===== SOURCE MATERIAL =====

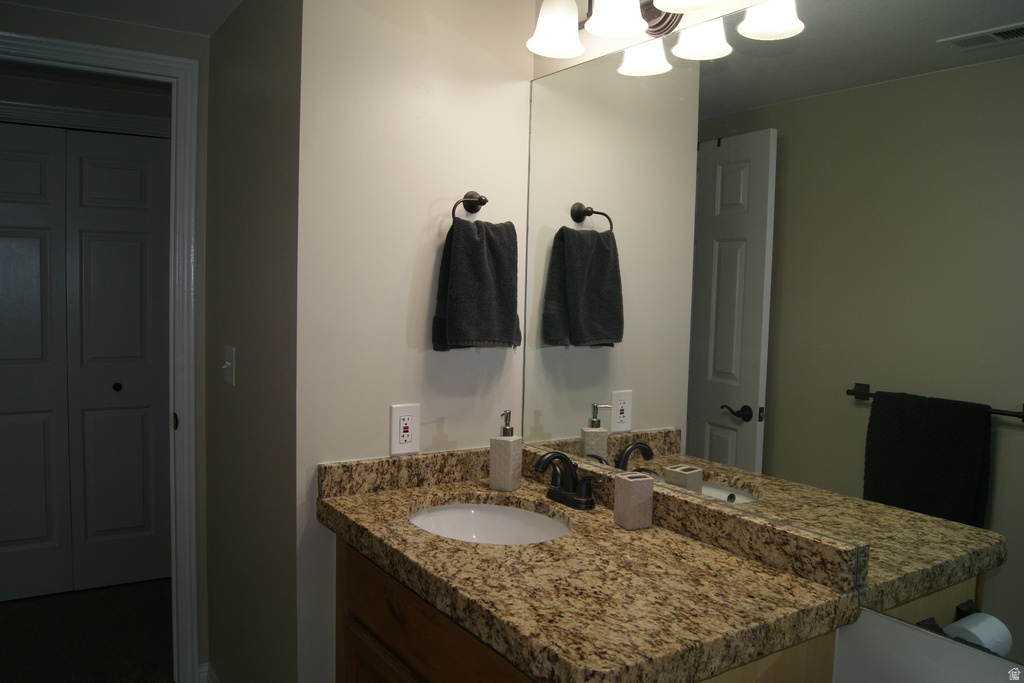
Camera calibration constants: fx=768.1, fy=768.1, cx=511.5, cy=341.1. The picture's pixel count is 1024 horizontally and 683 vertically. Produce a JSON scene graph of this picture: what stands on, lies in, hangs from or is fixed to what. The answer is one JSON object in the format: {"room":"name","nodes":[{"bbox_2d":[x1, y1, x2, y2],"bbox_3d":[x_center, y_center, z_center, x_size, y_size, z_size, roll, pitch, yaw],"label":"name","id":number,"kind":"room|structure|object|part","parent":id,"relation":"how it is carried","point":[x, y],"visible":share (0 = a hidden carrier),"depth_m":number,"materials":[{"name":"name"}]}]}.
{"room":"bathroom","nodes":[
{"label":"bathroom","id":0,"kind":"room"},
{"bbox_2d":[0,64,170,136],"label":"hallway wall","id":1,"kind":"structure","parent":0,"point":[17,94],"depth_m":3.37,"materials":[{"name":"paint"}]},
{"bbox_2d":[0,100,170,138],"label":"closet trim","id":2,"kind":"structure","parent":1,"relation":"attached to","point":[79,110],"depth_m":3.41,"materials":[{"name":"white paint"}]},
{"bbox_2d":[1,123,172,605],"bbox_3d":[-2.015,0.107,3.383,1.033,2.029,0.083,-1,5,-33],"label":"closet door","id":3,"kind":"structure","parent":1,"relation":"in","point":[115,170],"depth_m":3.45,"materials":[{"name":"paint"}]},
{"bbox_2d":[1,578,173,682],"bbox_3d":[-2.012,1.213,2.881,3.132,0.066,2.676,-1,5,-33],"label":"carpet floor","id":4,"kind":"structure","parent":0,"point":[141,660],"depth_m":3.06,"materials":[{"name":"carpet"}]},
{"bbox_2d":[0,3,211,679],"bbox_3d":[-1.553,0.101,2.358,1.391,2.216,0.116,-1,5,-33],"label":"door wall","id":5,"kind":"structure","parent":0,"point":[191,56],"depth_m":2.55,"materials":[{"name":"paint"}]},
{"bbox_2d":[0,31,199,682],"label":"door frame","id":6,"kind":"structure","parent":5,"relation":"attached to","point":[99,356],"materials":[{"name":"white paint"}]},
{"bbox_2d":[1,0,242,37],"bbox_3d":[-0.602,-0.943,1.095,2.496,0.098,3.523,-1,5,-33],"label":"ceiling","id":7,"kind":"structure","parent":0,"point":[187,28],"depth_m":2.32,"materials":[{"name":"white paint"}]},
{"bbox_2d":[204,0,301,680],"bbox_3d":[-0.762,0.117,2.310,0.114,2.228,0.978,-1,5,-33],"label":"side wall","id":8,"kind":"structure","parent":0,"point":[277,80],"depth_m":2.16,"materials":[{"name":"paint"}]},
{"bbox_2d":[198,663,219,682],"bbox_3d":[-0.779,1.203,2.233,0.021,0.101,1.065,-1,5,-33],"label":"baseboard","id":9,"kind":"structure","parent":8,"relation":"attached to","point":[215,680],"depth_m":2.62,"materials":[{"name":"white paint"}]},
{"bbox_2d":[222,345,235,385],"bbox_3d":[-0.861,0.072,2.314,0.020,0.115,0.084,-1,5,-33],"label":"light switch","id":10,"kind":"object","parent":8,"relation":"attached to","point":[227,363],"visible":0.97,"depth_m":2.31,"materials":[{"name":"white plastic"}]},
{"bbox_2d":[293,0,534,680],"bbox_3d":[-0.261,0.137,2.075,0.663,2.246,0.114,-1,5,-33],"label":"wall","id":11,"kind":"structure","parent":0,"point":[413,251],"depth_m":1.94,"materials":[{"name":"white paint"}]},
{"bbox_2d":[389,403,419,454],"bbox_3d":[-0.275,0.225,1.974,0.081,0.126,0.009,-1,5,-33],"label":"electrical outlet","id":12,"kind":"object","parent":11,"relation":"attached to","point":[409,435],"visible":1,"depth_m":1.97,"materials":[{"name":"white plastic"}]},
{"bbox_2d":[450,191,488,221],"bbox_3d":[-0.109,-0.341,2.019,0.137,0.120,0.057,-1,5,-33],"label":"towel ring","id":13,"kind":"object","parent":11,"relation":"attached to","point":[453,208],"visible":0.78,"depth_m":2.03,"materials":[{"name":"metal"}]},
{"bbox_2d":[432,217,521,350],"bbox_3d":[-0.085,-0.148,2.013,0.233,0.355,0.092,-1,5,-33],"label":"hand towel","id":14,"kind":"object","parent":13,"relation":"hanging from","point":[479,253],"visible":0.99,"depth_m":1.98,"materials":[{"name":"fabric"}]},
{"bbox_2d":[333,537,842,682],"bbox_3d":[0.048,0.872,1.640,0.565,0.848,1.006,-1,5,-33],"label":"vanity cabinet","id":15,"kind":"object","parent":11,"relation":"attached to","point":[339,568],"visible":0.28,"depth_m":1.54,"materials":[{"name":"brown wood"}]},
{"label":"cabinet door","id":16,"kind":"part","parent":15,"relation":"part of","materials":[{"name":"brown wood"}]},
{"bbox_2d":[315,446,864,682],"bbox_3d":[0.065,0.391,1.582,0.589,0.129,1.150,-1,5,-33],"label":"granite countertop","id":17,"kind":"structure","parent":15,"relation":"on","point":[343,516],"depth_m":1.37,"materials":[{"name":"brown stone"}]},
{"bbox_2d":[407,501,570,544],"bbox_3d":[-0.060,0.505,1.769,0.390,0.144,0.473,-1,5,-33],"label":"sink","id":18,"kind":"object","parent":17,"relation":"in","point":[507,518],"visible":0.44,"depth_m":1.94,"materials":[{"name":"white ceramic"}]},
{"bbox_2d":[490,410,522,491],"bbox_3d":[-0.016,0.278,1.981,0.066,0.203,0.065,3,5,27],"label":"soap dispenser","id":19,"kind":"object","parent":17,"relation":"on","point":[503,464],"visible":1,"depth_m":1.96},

=====

* YOUR GOAL *
From the first record to the last, copy everything exactly except the pictures.

* EXERCISE RESPONSE *
Camera calibration constants: fx=768.1, fy=768.1, cx=511.5, cy=341.1. The picture's pixel count is 1024 horizontally and 683 vertically. Produce a JSON scene graph of this picture: what stands on, lies in, hangs from or is fixed to what. The answer is one JSON object in the format: {"room":"name","nodes":[{"bbox_2d":[x1, y1, x2, y2],"bbox_3d":[x_center, y_center, z_center, x_size, y_size, z_size, roll, pitch, yaw],"label":"name","id":number,"kind":"room|structure|object|part","parent":id,"relation":"how it is carried","point":[x, y],"visible":share (0 = a hidden carrier),"depth_m":number,"materials":[{"name":"name"}]}]}.
{"room":"bathroom","nodes":[
{"label":"bathroom","id":0,"kind":"room"},
{"bbox_2d":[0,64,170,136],"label":"hallway wall","id":1,"kind":"structure","parent":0,"point":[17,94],"depth_m":3.37,"materials":[{"name":"paint"}]},
{"bbox_2d":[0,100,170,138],"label":"closet trim","id":2,"kind":"structure","parent":1,"relation":"attached to","point":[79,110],"depth_m":3.41,"materials":[{"name":"white paint"}]},
{"bbox_2d":[1,123,172,605],"bbox_3d":[-2.015,0.107,3.383,1.033,2.029,0.083,-1,5,-33],"label":"closet door","id":3,"kind":"structure","parent":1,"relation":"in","point":[115,170],"depth_m":3.45,"materials":[{"name":"paint"}]},
{"bbox_2d":[1,578,173,682],"bbox_3d":[-2.012,1.213,2.881,3.132,0.066,2.676,-1,5,-33],"label":"carpet floor","id":4,"kind":"structure","parent":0,"point":[141,660],"depth_m":3.06,"materials":[{"name":"carpet"}]},
{"bbox_2d":[0,3,211,679],"bbox_3d":[-1.553,0.101,2.358,1.391,2.216,0.116,-1,5,-33],"label":"door wall","id":5,"kind":"structure","parent":0,"point":[191,56],"depth_m":2.55,"materials":[{"name":"paint"}]},
{"bbox_2d":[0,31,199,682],"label":"door frame","id":6,"kind":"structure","parent":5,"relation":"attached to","point":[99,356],"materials":[{"name":"white paint"}]},
{"bbox_2d":[1,0,242,37],"bbox_3d":[-0.602,-0.943,1.095,2.496,0.098,3.523,-1,5,-33],"label":"ceiling","id":7,"kind":"structure","parent":0,"point":[187,28],"depth_m":2.32,"materials":[{"name":"white paint"}]},
{"bbox_2d":[204,0,301,680],"bbox_3d":[-0.762,0.117,2.310,0.114,2.228,0.978,-1,5,-33],"label":"side wall","id":8,"kind":"structure","parent":0,"point":[277,80],"depth_m":2.16,"materials":[{"name":"paint"}]},
{"bbox_2d":[198,663,219,682],"bbox_3d":[-0.779,1.203,2.233,0.021,0.101,1.065,-1,5,-33],"label":"baseboard","id":9,"kind":"structure","parent":8,"relation":"attached to","point":[215,680],"depth_m":2.62,"materials":[{"name":"white paint"}]},
{"bbox_2d":[222,345,235,385],"bbox_3d":[-0.861,0.072,2.314,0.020,0.115,0.084,-1,5,-33],"label":"light switch","id":10,"kind":"object","parent":8,"relation":"attached to","point":[227,363],"visible":0.97,"depth_m":2.31,"materials":[{"name":"white plastic"}]},
{"bbox_2d":[293,0,534,680],"bbox_3d":[-0.261,0.137,2.075,0.663,2.246,0.114,-1,5,-33],"label":"wall","id":11,"kind":"structure","parent":0,"point":[413,251],"depth_m":1.94,"materials":[{"name":"white paint"}]},
{"bbox_2d":[389,403,419,454],"bbox_3d":[-0.275,0.225,1.974,0.081,0.126,0.009,-1,5,-33],"label":"electrical outlet","id":12,"kind":"object","parent":11,"relation":"attached to","point":[409,435],"visible":1,"depth_m":1.97,"materials":[{"name":"white plastic"}]},
{"bbox_2d":[450,191,488,221],"bbox_3d":[-0.109,-0.341,2.019,0.137,0.120,0.057,-1,5,-33],"label":"towel ring","id":13,"kind":"object","parent":11,"relation":"attached to","point":[453,208],"visible":0.78,"depth_m":2.03,"materials":[{"name":"metal"}]},
{"bbox_2d":[432,217,521,350],"bbox_3d":[-0.085,-0.148,2.013,0.233,0.355,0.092,-1,5,-33],"label":"hand towel","id":14,"kind":"object","parent":13,"relation":"hanging from","point":[479,253],"visible":0.99,"depth_m":1.98,"materials":[{"name":"fabric"}]},
{"bbox_2d":[333,537,842,682],"bbox_3d":[0.048,0.872,1.640,0.565,0.848,1.006,-1,5,-33],"label":"vanity cabinet","id":15,"kind":"object","parent":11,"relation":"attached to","point":[339,568],"visible":0.28,"depth_m":1.54,"materials":[{"name":"brown wood"}]},
{"label":"cabinet door","id":16,"kind":"part","parent":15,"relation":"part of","materials":[{"name":"brown wood"}]},
{"bbox_2d":[315,446,864,682],"bbox_3d":[0.065,0.391,1.582,0.589,0.129,1.150,-1,5,-33],"label":"granite countertop","id":17,"kind":"structure","parent":15,"relation":"on","point":[343,516],"depth_m":1.37,"materials":[{"name":"brown stone"}]},
{"bbox_2d":[407,501,570,544],"bbox_3d":[-0.060,0.505,1.769,0.390,0.144,0.473,-1,5,-33],"label":"sink","id":18,"kind":"object","parent":17,"relation":"in","point":[507,518],"visible":0.44,"depth_m":1.94,"materials":[{"name":"white ceramic"}]},
{"bbox_2d":[490,410,522,491],"bbox_3d":[-0.016,0.278,1.981,0.066,0.203,0.065,3,5,27],"label":"soap dispenser","id":19,"kind":"object","parent":17,"relation":"on","point":[503,464],"visible":1,"depth_m":1.96},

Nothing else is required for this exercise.